*Aim of the exercise*
Stop at the line containing "More details on the Diophantine": every line of the listing from the first up to that one must be set down exactly.

*Given records*

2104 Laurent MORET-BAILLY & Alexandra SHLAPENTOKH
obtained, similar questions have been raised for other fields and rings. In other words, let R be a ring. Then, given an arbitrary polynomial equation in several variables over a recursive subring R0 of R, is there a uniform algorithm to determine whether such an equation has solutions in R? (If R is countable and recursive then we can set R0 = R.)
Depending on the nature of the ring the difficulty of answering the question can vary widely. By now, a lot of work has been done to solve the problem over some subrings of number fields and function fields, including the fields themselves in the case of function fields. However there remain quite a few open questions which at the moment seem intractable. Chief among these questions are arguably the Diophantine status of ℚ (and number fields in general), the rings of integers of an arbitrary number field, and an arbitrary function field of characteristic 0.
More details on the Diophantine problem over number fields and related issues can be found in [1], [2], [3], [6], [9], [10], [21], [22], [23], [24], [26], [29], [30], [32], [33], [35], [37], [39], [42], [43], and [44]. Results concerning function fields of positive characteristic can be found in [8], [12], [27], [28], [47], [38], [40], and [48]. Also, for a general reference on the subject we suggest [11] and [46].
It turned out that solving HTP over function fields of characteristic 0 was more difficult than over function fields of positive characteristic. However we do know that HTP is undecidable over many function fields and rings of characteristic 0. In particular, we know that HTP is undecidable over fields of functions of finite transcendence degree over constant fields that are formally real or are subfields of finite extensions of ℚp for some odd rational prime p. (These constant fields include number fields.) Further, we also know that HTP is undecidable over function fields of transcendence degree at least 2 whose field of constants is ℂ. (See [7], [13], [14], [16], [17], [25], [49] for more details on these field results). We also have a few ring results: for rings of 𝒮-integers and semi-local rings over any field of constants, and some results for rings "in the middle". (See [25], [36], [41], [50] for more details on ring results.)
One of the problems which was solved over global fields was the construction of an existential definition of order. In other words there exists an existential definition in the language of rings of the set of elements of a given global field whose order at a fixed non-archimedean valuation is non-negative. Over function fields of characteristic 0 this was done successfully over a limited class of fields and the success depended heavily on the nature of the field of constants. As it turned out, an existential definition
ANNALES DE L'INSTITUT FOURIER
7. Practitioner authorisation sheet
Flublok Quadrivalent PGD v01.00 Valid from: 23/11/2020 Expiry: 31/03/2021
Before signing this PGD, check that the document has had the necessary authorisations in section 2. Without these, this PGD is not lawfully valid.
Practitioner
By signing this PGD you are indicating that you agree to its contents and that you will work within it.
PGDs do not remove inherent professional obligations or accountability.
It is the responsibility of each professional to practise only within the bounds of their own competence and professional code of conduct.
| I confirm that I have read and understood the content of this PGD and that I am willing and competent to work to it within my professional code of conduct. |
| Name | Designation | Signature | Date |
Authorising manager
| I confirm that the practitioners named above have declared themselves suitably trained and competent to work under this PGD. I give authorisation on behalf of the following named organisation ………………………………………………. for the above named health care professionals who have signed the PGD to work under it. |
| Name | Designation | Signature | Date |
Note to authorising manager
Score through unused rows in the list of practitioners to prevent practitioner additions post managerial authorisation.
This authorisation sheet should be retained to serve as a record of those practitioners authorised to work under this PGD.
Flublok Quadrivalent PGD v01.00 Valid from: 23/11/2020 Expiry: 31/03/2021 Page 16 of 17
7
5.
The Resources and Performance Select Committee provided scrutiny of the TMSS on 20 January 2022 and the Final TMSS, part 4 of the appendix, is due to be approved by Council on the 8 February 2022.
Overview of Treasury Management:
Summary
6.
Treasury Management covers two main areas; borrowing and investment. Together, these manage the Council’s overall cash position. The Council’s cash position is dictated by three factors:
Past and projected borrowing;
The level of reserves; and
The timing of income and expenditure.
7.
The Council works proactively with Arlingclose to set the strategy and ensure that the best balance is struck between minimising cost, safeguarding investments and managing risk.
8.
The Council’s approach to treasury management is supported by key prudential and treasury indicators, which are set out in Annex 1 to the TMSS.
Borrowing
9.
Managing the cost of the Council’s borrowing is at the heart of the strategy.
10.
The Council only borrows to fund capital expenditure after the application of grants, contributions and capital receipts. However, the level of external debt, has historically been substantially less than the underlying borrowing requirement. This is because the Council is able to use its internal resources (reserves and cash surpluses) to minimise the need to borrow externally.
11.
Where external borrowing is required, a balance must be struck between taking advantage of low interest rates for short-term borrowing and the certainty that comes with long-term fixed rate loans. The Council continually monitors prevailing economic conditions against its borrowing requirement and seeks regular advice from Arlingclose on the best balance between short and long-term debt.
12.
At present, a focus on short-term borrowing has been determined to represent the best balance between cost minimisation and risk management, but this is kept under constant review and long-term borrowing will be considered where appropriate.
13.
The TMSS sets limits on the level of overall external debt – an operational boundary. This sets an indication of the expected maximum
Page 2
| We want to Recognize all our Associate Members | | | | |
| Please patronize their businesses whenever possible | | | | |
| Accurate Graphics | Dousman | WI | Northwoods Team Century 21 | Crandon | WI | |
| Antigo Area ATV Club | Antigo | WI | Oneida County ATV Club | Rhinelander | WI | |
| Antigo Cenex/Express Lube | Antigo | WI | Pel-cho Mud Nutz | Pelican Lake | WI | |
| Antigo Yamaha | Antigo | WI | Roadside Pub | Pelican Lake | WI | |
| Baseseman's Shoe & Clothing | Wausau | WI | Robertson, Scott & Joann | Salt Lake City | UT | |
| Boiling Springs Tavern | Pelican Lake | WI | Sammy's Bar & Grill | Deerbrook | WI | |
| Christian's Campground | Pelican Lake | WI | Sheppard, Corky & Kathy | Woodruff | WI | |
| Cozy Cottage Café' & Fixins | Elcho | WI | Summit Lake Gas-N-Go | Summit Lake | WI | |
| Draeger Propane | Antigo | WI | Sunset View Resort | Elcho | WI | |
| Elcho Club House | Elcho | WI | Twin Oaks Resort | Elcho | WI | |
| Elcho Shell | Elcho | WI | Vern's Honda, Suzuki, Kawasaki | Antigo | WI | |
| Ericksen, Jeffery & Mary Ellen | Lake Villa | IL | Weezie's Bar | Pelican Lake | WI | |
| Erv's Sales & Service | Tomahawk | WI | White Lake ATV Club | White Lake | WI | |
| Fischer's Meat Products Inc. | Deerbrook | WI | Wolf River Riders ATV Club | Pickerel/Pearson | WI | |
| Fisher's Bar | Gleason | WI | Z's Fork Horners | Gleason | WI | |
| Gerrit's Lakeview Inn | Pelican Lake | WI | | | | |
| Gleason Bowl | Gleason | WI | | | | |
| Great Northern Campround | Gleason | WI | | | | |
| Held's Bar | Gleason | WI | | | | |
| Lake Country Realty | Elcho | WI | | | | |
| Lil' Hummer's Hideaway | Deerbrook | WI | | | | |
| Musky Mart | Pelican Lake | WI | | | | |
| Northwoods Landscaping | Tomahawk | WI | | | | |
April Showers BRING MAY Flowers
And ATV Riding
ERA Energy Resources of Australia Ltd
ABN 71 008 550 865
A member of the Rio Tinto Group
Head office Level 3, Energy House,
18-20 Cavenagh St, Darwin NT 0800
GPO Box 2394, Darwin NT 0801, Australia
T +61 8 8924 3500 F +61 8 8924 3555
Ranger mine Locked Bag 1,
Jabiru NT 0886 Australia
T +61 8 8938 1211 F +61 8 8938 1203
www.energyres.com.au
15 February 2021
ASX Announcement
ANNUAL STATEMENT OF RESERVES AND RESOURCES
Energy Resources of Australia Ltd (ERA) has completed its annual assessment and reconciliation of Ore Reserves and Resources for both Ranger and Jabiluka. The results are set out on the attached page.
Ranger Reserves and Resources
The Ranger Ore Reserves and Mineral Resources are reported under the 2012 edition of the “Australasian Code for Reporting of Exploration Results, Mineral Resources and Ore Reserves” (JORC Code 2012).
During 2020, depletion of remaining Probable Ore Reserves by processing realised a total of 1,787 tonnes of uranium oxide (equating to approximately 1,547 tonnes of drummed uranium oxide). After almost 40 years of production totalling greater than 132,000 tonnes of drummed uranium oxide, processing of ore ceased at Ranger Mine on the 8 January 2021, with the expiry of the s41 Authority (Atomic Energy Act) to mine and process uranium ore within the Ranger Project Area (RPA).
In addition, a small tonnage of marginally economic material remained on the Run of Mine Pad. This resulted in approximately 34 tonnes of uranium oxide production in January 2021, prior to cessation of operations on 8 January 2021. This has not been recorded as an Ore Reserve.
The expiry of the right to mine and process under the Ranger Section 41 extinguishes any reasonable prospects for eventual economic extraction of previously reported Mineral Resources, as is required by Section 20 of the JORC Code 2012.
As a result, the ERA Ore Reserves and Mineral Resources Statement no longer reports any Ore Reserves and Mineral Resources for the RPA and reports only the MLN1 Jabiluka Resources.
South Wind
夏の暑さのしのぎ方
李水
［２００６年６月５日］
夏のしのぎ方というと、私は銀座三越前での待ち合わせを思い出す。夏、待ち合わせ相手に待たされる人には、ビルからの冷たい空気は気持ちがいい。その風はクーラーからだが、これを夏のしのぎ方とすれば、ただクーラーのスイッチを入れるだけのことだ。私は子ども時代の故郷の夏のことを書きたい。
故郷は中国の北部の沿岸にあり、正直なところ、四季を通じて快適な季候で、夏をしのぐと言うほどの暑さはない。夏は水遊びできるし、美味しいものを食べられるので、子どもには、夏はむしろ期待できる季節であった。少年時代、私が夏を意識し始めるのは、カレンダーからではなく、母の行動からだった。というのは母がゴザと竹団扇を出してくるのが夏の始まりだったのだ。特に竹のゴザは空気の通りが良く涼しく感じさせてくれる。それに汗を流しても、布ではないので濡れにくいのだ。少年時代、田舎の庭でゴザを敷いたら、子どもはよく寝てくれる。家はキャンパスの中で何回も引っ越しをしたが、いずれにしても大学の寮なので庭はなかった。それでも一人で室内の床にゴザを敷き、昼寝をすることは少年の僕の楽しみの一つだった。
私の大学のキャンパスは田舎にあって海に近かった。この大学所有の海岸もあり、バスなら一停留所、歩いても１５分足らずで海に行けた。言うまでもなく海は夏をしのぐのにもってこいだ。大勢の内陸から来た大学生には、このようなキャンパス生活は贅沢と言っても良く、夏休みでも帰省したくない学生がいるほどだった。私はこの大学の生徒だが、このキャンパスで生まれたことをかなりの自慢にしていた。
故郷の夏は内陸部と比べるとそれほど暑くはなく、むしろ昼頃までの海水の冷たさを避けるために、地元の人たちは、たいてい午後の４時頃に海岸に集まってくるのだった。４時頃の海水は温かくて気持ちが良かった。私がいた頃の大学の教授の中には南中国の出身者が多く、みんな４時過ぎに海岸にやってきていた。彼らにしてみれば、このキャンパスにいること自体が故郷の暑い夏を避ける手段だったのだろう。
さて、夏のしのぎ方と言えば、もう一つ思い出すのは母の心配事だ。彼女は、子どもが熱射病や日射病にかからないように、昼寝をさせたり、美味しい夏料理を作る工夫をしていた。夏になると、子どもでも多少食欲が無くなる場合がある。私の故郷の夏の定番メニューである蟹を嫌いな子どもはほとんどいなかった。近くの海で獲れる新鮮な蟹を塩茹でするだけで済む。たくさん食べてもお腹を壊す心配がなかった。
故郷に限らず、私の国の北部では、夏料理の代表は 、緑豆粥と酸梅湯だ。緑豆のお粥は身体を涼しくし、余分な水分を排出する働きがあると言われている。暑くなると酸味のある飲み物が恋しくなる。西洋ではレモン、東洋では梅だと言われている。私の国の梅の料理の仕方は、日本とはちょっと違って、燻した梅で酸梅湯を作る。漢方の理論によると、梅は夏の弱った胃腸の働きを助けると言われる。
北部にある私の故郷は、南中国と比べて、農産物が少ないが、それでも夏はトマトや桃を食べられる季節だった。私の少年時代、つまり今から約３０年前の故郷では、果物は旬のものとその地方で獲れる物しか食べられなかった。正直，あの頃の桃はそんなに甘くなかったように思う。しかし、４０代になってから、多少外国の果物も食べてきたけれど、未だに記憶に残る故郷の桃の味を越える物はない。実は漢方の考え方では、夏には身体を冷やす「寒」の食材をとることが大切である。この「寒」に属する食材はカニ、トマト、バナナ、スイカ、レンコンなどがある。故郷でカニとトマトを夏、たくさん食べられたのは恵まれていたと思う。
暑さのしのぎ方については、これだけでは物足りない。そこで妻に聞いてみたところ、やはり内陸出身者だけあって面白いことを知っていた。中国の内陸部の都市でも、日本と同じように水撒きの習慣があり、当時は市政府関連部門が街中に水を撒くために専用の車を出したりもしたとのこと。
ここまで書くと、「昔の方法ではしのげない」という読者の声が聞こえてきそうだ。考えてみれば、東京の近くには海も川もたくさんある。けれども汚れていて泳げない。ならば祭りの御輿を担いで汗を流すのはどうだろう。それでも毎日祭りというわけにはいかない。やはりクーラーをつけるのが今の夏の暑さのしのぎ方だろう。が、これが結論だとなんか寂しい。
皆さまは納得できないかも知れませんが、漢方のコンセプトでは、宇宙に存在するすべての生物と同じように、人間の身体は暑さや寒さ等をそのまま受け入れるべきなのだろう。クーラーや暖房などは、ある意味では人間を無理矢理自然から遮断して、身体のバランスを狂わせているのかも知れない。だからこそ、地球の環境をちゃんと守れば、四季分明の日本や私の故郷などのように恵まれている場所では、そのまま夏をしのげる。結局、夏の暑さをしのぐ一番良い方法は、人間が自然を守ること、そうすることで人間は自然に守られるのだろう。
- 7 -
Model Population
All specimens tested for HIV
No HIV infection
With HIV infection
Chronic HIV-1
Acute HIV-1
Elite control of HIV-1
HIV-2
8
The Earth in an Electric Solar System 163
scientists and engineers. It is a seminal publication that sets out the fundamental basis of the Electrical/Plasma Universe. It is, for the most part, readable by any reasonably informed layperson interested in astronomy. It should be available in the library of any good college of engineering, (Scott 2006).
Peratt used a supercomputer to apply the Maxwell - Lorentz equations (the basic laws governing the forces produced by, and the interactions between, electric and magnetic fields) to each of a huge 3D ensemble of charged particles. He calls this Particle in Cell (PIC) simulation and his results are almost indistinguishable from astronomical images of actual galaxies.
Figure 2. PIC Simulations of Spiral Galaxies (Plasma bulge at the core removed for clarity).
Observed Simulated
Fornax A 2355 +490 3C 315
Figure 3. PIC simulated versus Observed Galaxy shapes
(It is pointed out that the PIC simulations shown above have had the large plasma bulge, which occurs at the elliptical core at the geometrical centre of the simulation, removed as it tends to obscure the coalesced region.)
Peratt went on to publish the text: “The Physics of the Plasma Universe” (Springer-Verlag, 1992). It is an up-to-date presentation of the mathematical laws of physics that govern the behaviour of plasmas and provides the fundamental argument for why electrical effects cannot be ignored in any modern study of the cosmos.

*Exercise solution*
2104 Laurent MORET-BAILLY & Alexandra SHLAPENTOKH
obtained, similar questions have been raised for other fields and rings. In other words, let R be a ring. Then, given an arbitrary polynomial equation in several variables over a recursive subring R0 of R, is there a uniform algorithm to determine whether such an equation has solutions in R? (If R is countable and recursive then we can set R0 = R.)
Depending on the nature of the ring the difficulty of answering the question can vary widely. By now, a lot of work has been done to solve the problem over some subrings of number fields and function fields, including the fields themselves in the case of function fields. However there remain quite a few open questions which at the moment seem intractable. Chief among these questions are arguably the Diophantine status of ℚ (and number fields in general), the rings of integers of an arbitrary number field, and an arbitrary function field of characteristic 0.
More details on the Diophantine problem over number fields and related issues can be found in [1], [2], [3], [6], [9], [10], [21], [22], [23], [24], [26], [29], [30], [32], [33], [35], [37], [39], [42], [43], and [44]. Results concerning function fields of positive characteristic can be found in [8], [12], [27], [28], [47], [38], [40], and [48]. Also, for a general reference on the subject we suggest [11] and [46].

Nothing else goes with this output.